KNBA - KBC

Alutiiq Museum receives grant for repatriation work

Jun 24, 2021

Father Innocent Dresdow blessing Chirikof remains (February 2017), AM794, Chirikof Archive Collection, Courtesy of the Alutiiq Museum & Archaeological Repository.

The National Park Service awarded a $56,254 grant to the Alutiiq Museum for a project called Return Them or Angilluki (ah-KNEE-loo-gee)

Museum collections curator Amanda Lancaster says the money will go toward the museum’s efforts in locating and researching remains, for possible repatriation. 

In the 1990s, the Native American Grave Protection and Repatriation Act, or NAGPRA, was passed to give Native American descendants, Tribes, and Native Hawaiian organizations a legal avenue to pursue the repatriation, treatment and disposition of their ancestral remains

Lancaster says the Kodiak Alutiiq/Sugpiaq Repatriation Commission was created in 2007. 

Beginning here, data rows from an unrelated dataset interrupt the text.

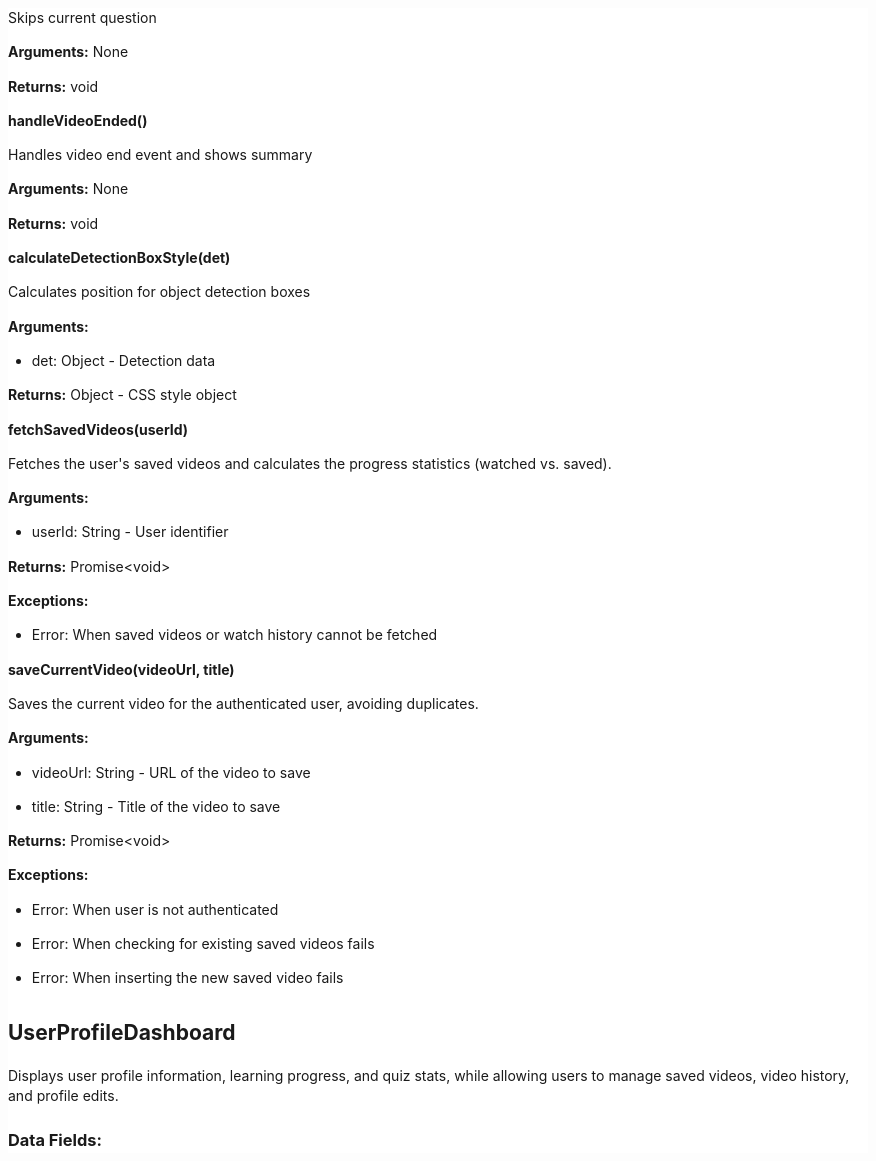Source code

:Skips current question

**Arguments:** None

**Returns:** void

**handleVideoEnded()**

Handles video end event and shows summary

**Arguments:** None

**Returns:** void

**calculateDetectionBoxStyle(det)**

Calculates position for object detection boxes

**Arguments:**

- det: Object - Detection data

**Returns:** Object - CSS style object

**fetchSavedVideos(userId)**

Fetches the user's saved videos and calculates the progress statistics (watched vs. saved).

**Arguments:**

- userId: String - User identifier

**Returns:** Promise&lt;void&gt;

**Exceptions:**

- Error: When saved videos or watch history cannot be fetched

**saveCurrentVideo(videoUrl, title)**

Saves the current video for the authenticated user, avoiding duplicates.

**Arguments:**

- videoUrl: String - URL of the video to save

- title: String - Title of the video to save

**Returns:** Promise&lt;void&gt;

**Exceptions:**

- Error: When user is not authenticated

- Error: When checking for existing saved videos fails

- Error: When inserting the new saved video fails

## UserProfileDashboard

Displays user profile information, learning progress, and quiz stats, while allowing users to manage saved videos, video history, and profile edits.

### Data Fields:
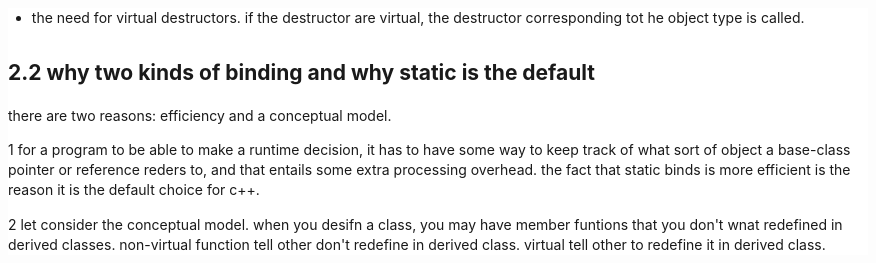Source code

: * the need for virtual destructors. if the destructor are virtual, the destructor corresponding tot he object type is called.

## 2.2 why two kinds of binding and why static is the default

there are two reasons: efficiency and a conceptual model.

1 for a program to be able to make a runtime decision, it has to have some way to keep track of what sort of object a base-class pointer or reference reders to, and that entails some extra processing overhead. the fact that static binds is more efficient is the reason it is the default choice for c++.

2 let consider the conceptual model. when you desifn a class, you may have member funtions that you don't wnat redefined in derived classes. non-virtual function tell other don't redefine in derived class. virtual tell other to redefine it in derived class.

“That commission just sort of created a manual that laid out the repatriation protocol” said Amanda Lancaster, the curator of collections at the Alutiiq Museum. 

The commission’s original purpose was to repatriate more than 100 remains removed from Chirikof Island in the 1960s -- as well as other sites. 

The commission created a manual in response to rising questions in the communities on how to package, identify and bury remains once they’ve been returned.

Lancaster says that about 95 percent of the priorities set by the 2007 commission have been accomplished. 

The grant money will help update the manual to include practical information -- such as packaging remains, ceremonies and changes to NAGPRA.  

“The biggest change in that law is the Alaska Native corporations used to have standing to claim remains and now they no longer do,” Lancaster said. “Now it's just federally recognized Tribes.”

In previous repatriations, sometimes remains are returned to Tribes and communities in cardboard boxes -- separated by bone types. An update to the manual would recommend treating the remains differently.

“When we are rehousing remains that come back to us, we try to use biodegradable, breathable materials,” Lancaster said. “So if things come to us wrapped in plastic, we put them in muslin, unbleached muslin, and in boxes that are breathable cardboard boxes. It's really up to the Tribe, but we do want to be able to present them with different options of what other people have done.” 

In September the museum and Kodiak’s 10 federally recognized Tribes will have a meeting of the Kodiak Alutiiq/Sugpiaq Repatriation Commission, to further the discussion of future repatriation and changes to the manual on repatriation efforts.